Só temos duas formas de competir em um determinado mercado (diferenciar-se): ou por preço ou por valor. Na linguagem comum do dia a dia usam-se, de maneira intercambiável, os termos valor e preço. Pode-se entender que o preço de um bem depende das condições de mercado, enquanto o conceito de valor estaria associado às condições subjetivas de cada indivíduo, sendo função de suas preferências e necessidades.

Escolher competir pelo preço exige uma administração extremamente austera dos custos. Quem trabalha somente com preço, está sempre trabalhando com margens reduzidas, apertadas e, por consequência, nunca investe em nada, nunca treina, nunca busca um diferencial. Acaba por depreciar o negócio.

Para definir o preço de alguma coisa é preciso analisar o valor do serviço, do ponto de vista do possível comprador. Se a percepção dele registra valor irrelevante, o preço será necessariamente baixo. Portanto, se quisermos obter um preço melhor pelo serviço oferecido, será necessário procurar outro comprador ou encontrar meios de alterar a percepção de valor daquele cliente em relação ao que colocamos à venda.

Para mudarmos a percepção de valor precisamos introduzir mudanças materiais ou conceituais que criem novos significados ou aplicações dos serviços que oferecemos aos nossos clientes.
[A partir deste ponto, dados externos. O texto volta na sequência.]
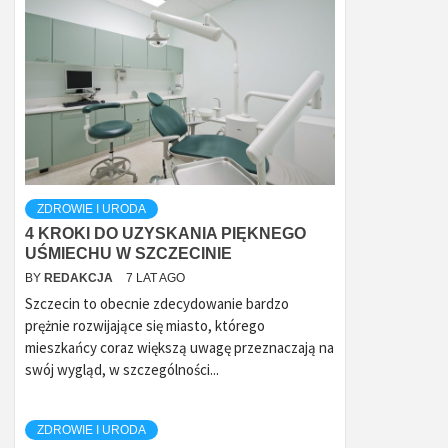
ZDROWIE I URODA
4 KROKI DO UZYSKANIA PIĘKNEGO
UŚMIECHU W SZCZECINIE
BY
REDAKCJA
7 LAT AGO
Szczecin to obecnie zdecydowanie bardzo
prężnie rozwijające się miasto, którego
mieszkańcy coraz większą uwagę przeznaczają na
swój wygląd, w szczególności...
ZDROWIE I URODA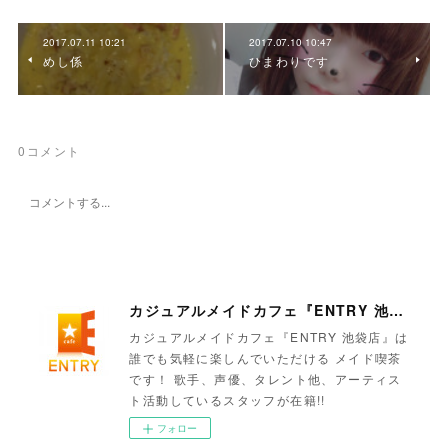
2017.07.11 10:21
2017.07.10 10:47
めし係
ひまわりです
0
コメント
カジュアルメイドカフェ『ENTRY 池袋店』
カジュアルメイドカフェ『ENTRY 池袋店』は
誰でも気軽に楽しんでいただける メイド喫茶
です！ 歌手、声優、タレント他、アーティス
ト活動しているスタッフが在籍!!
フォロー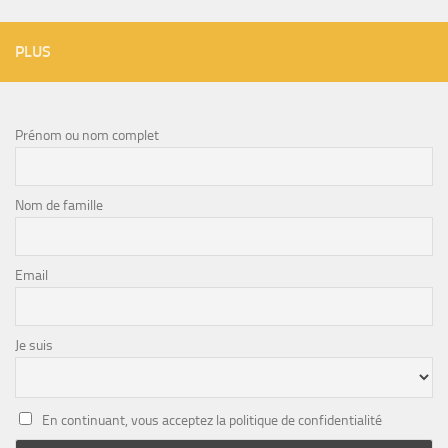
PLUS
Prénom ou nom complet
Nom de famille
Email
Je suis
En continuant, vous acceptez la politique de confidentialité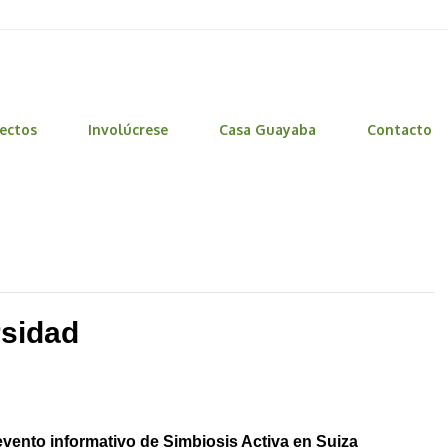
ectos
Involúcrese
Casa Guayaba
Contacto
rsidad
vento informativo de Simbiosis Activa en Suiza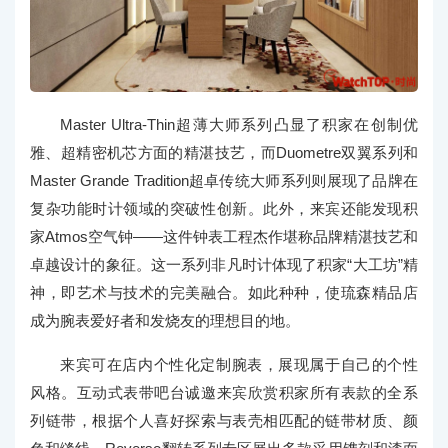
Master Ultra-Thin超薄大师系列凸显了积家在创制优
雅、超精密机芯方面的精湛技艺，而Duometre双翼系列和
Master Grande Tradition超卓传统大师系列则展现了品牌在
复杂功能时计领域的突破性创新。此外，来宾还能发现积
家Atmos空气钟——这件钟表工程杰作堪称品牌精湛技艺和
卓越设计的象征。这一系列非凡时计体现了积家“大工坊”精
神，即艺术与技术的完美融合。如此种种，使琉森精品店
成为腕表爱好者和发烧友的理想目的地。
来宾可在店内个性化定制腕表，展现属于自己的个性
风格。互动式表带吧台诚邀来宾欣赏积家所有表款的全系
列链带，根据个人喜好探索与表壳相匹配的链带材质、颜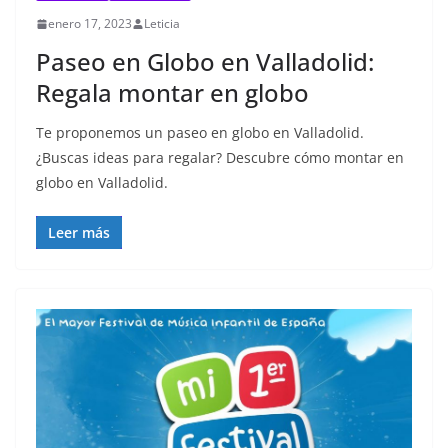
enero 17, 2023
Leticia
Paseo en Globo en Valladolid:
Regala montar en globo
Te proponemos un paseo en globo en Valladolid.
¿Buscas ideas para regalar? Descubre cómo montar en
globo en Valladolid.
Leer más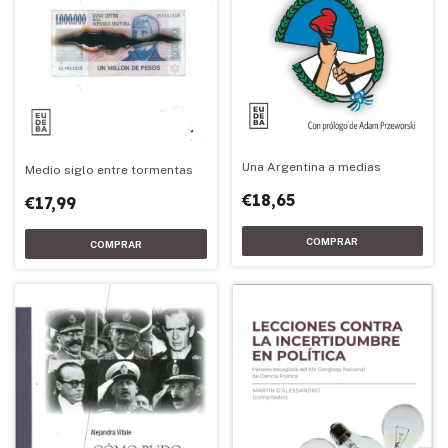
Una Argentina a medias
Medio siglo entre tormentas
€18,65
€17,99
Com relação ao diferencial socioambiental, percebemos cada vez mais cobranças advindas da sociedade decorrentes de uma maior conscientização acerca do papel social e ambiental exercidos pelas empresas e que acabam por agregar novas responsabilidades aos modelos de gestão tradicionais, antes mais focados em aspectos econômicos e financeiros. A sustentabilidade, ou o desenvolvimento sustentável, é pautada no equilíbrio e ponderação dos esforços dispensados para a construção de uma operação baseada nos pilares econômico, social e ambiental, podendo ser definida como o desenvolvimento capaz de suprir as necessidades da geração atual sem comprometer a capacidade de atender às necessidades das futuras gerações. É o desenvolvimento que não esgota os recursos para o futuro.

A escola é um campo fértil no desenvolvimento de ações socioambientais responsáveis, através da educação e na interação com seus stakeholders (pais, alunos, professores, colaboradores e a sociedade em geral). O bom educador sabe que exemplos consistentes educam. Uma estrutura que use com consciência os recursos naturais (como a água e a energia) e seja acessível (tanto em sua estrutura física quanto nas ações cotidianas) favorece a apreensão de conceitos socioambientais e a construção de novos valores e atitudes.

Escolas que vêm adotando uma postura socioambientalmente responsável buscam, entre outros objetivos, diferenciar sua marca na arena competitiva. Mais do que uma inovação em modelos de gestão, devemos ter uma evolução adaptativa e madura no conjunto de práticas tradicionais (visão, premissas, objetivos, metas, etc.) da gestão escolar. Essa evolução impõe a crescente conscientização do papel que a Escola deve assumir em seu mercado para atingir níveis competitivos cada vez mais sólidos, perenidade e diferenciação relevante, almejando crescente evolução no valor gerado para si (instituição, colaboradores, etc.), bem como para seus públicos estratégicos externos e para o seu entorno/meio ambiente.